A considerable body of evidence indicates that inflammation and angiogenesis play a significant role in the development and progression of chronic subdural hematoma (CSDH). While various experimental and clinical studies have implicated placental growth factor (PlGF) in the processes that underpin pathological angiogenesis, no study has thus far investigated its expression in CSDH. The actions of PlGF and its related proangiogenic vascular endothelial growth factor (VEGF) are antagonized by a high-affinity soluble receptor, namely soluble VEGF receptor–1 (sVEGFR-1), and thus the ratio between sVEGFR-1 and angiogenic factors provides an index of angiogenic capacity.

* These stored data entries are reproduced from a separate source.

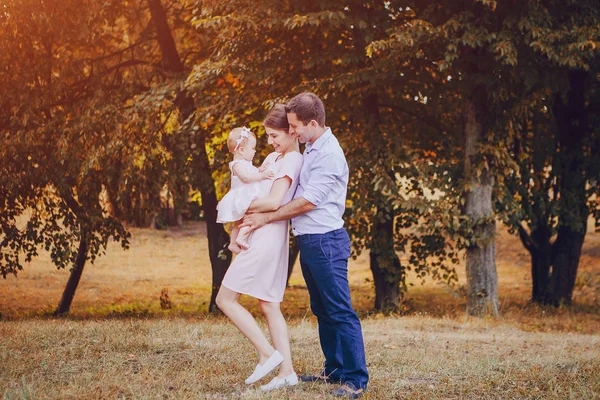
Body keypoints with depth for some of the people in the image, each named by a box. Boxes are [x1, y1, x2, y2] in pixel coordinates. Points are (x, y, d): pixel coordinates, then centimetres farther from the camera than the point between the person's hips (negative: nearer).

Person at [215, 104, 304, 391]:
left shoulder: (292, 161, -12)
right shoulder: (274, 158, 17)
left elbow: (273, 201, -21)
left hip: (266, 236, -10)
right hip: (267, 237, 10)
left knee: (225, 299, -5)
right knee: (269, 306, 9)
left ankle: (267, 354, -6)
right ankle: (286, 371, 8)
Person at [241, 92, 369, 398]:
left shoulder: (329, 154, -16)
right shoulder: (311, 149, 15)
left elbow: (308, 201, -17)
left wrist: (266, 218, -9)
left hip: (326, 242, -10)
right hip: (309, 242, 10)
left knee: (340, 312, -9)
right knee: (322, 311, 15)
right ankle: (334, 370, 23)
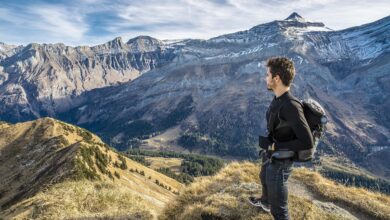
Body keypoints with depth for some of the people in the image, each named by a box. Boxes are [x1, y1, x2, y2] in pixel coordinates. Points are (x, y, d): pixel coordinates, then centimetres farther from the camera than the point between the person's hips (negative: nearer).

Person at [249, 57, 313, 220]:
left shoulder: (291, 106, -33)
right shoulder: (279, 99, -5)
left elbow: (307, 142, -31)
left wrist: (273, 145, -26)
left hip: (279, 163, -10)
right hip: (270, 156, 10)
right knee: (265, 180, 38)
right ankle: (265, 202, 68)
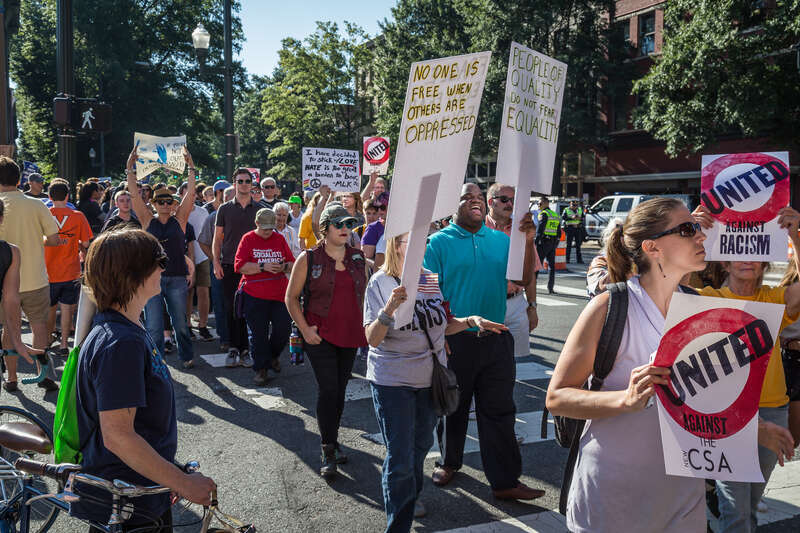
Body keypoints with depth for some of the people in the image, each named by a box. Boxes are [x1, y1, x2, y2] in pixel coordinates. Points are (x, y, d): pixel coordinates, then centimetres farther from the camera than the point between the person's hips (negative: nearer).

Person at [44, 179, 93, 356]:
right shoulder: (78, 216, -8)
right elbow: (86, 244, -4)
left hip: (49, 271, 1)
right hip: (71, 272, -1)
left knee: (50, 308, 15)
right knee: (67, 308, 7)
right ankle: (64, 344, 9)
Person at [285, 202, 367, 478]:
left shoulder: (358, 258, 6)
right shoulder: (308, 259, -6)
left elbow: (365, 292, 17)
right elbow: (291, 298, -1)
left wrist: (364, 325, 8)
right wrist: (305, 329, -10)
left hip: (350, 335, 4)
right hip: (320, 336, -4)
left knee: (340, 390, 12)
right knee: (328, 390, -7)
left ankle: (332, 438, 30)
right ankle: (328, 451, 4)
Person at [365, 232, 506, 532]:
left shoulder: (433, 279, 1)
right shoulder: (381, 283, -12)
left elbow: (444, 326, 11)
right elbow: (372, 340, -18)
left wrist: (470, 321, -6)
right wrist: (389, 309, -34)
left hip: (431, 377, 5)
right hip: (392, 380, -5)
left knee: (422, 444, 21)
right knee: (400, 457, -1)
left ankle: (411, 495, 48)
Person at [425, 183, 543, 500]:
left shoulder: (501, 240, 9)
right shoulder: (439, 242, -3)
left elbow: (523, 280, 2)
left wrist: (528, 241, -8)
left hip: (496, 340, 3)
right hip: (455, 341, -3)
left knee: (499, 410, 6)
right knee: (453, 407, 14)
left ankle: (505, 480, 14)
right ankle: (449, 461, 37)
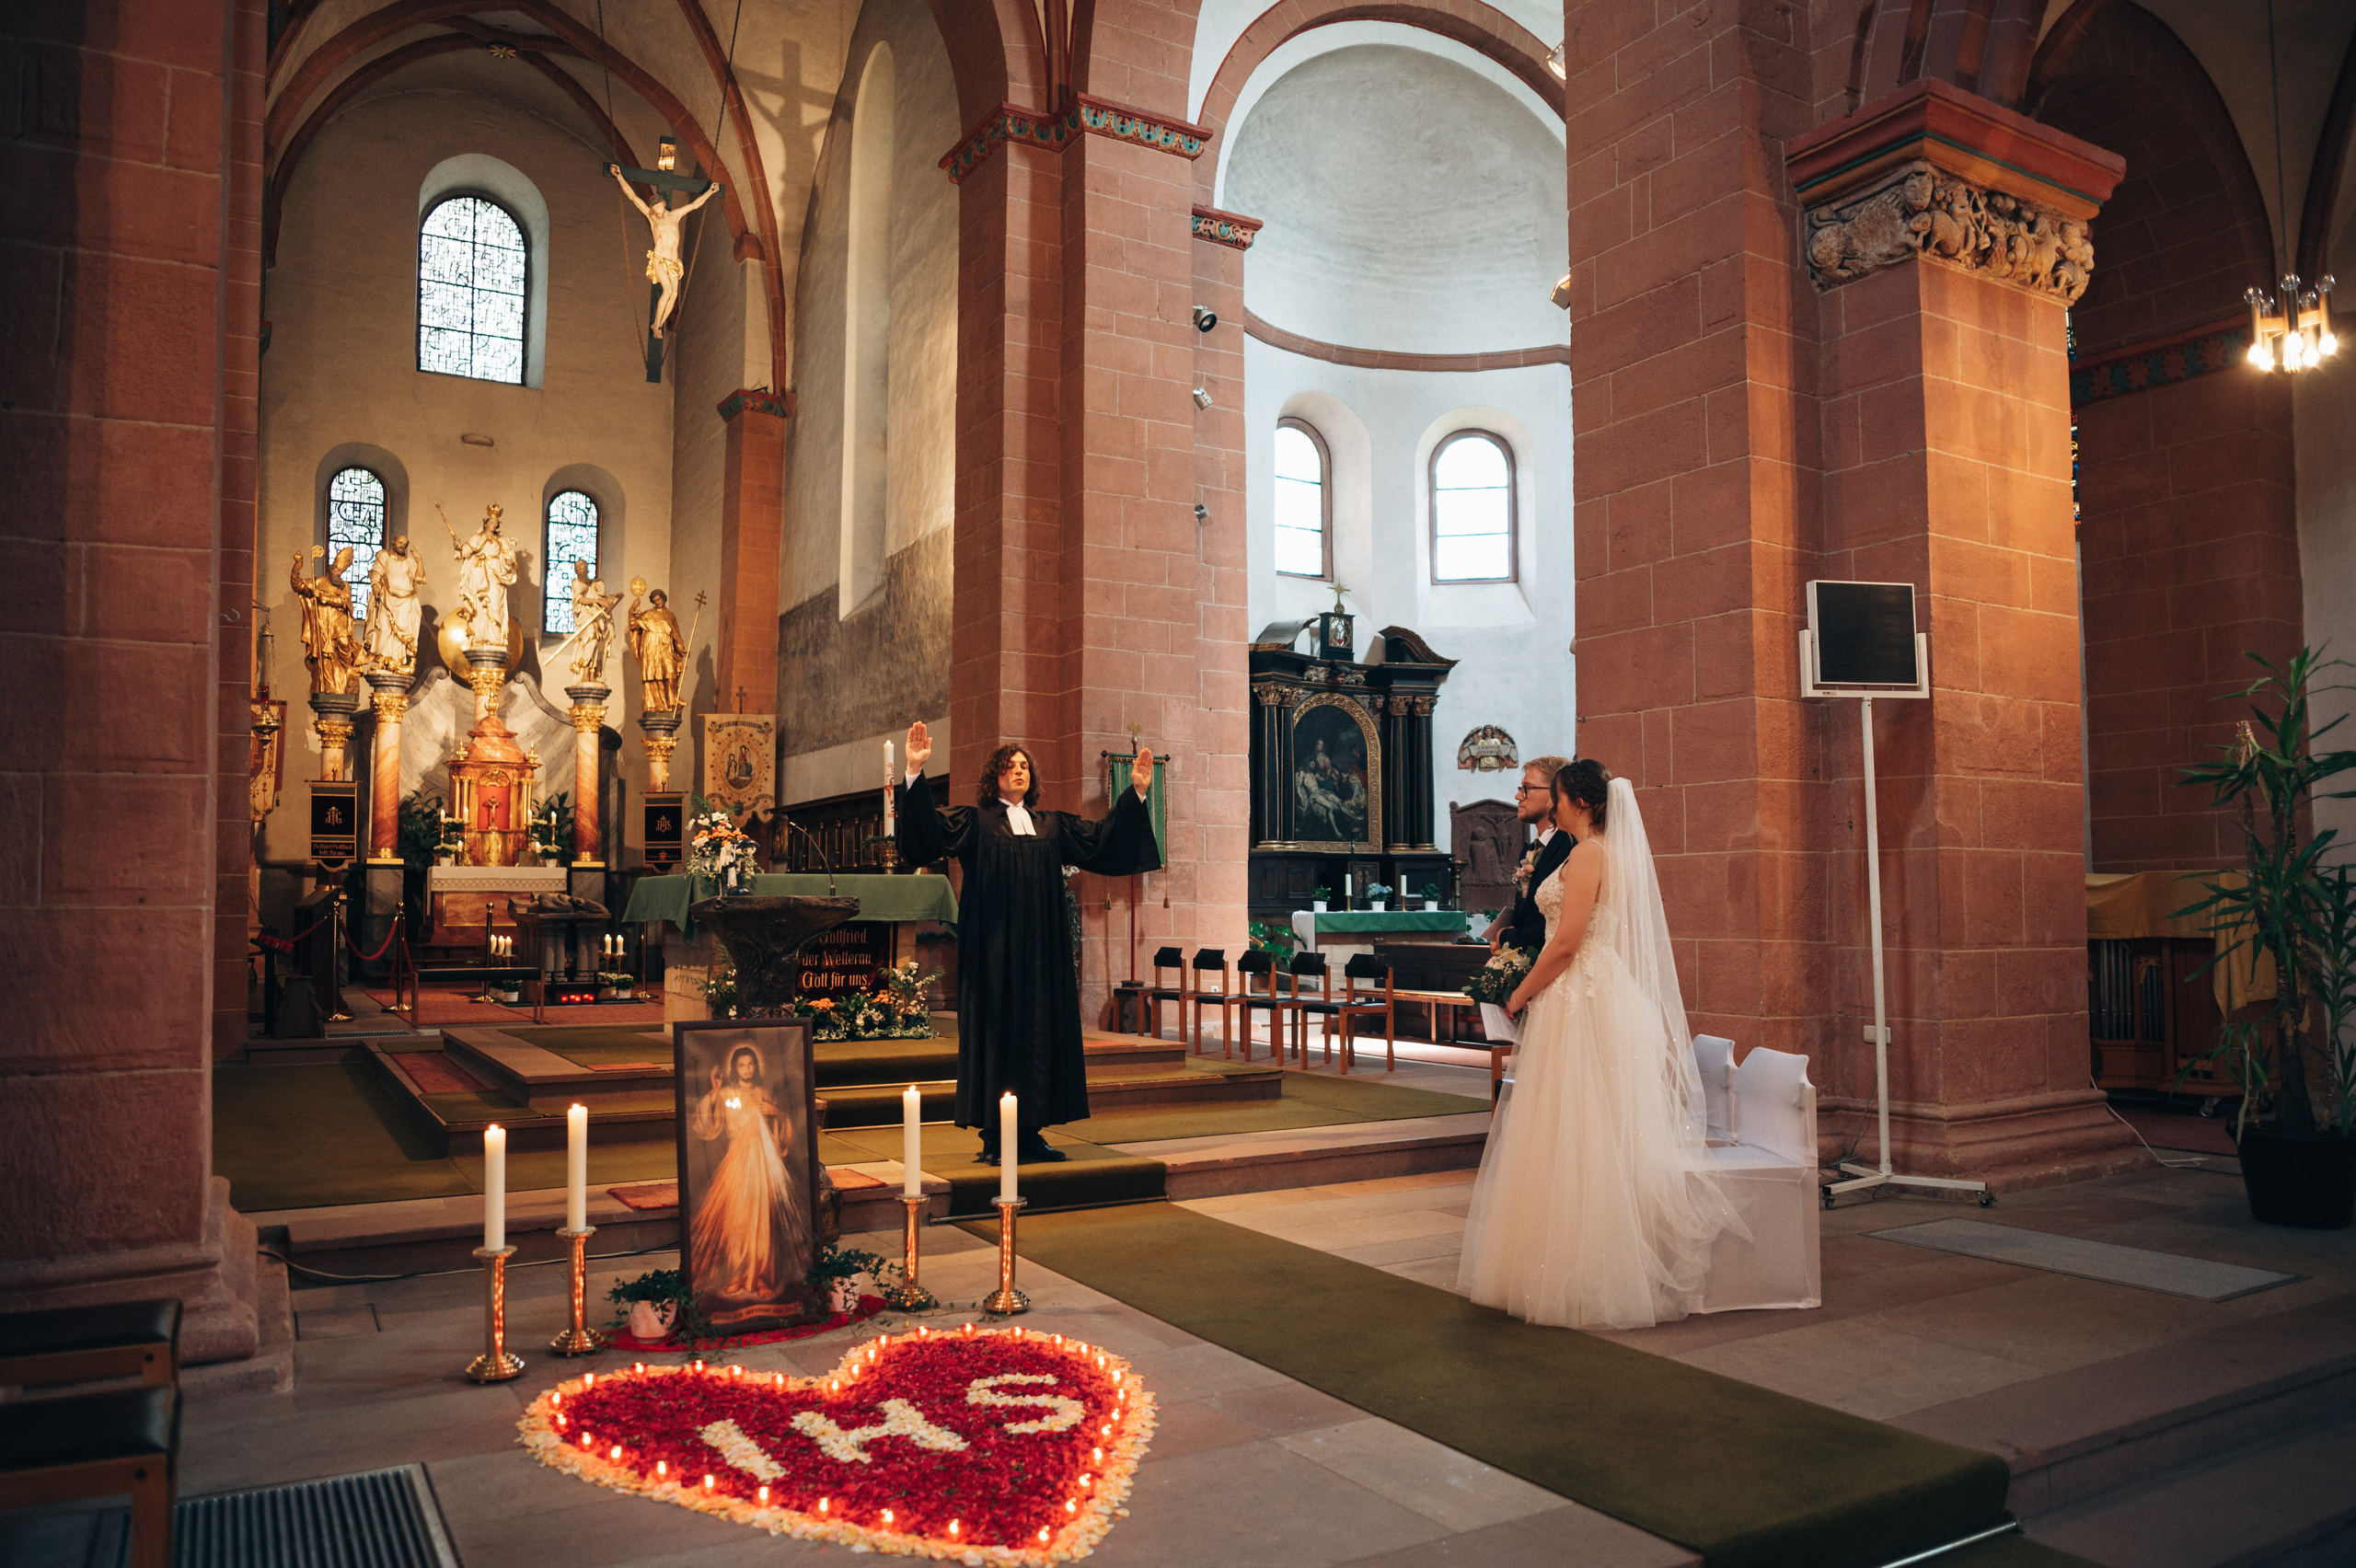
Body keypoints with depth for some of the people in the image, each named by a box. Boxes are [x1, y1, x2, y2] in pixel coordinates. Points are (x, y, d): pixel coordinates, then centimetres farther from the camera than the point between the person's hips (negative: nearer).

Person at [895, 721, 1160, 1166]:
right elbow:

In the present study, using an automated electrochemiluminescence assay, levels of PlGF and sVEGFR-1 were quantified in serum and hematoma fluid obtained in 16 patients with CSDH.


Levels of PlGF and sVEGFR-1 were significantly higher in hematoma fluid than in serum (p < 0.0001). In serum, levels of sVEGFR-1 were higher than those of PlGF (p < 0.0001), whereas in hematoma fluid this difference was not apparent. Furthermore, the ratio of sVEGFR-1 to PlGF was significantly lower in hematoma fluid than in serum (p < 0.0001).


Given previous evidence indicating a role for PlGF in promoting angiogenesis, inflammatory cell chemotaxis, and stimulation, as well as its ability to amplify VEGF-driven signaling under conditions favoring pathological angiogenesis, enhanced expression of PlGF in hematoma fluid suggests the involvement of this factor in the mechanisms of inflammation and angiogenesis in CSDH. Furthermore, a reduced ratio of sVEGFR-1 to PlGF in hematoma fluid is consistent with the proangiogenic capacity of CSDH. Future studies are warranted to clarify the precise role of PlGF and sVEGFR-1 in CSDH.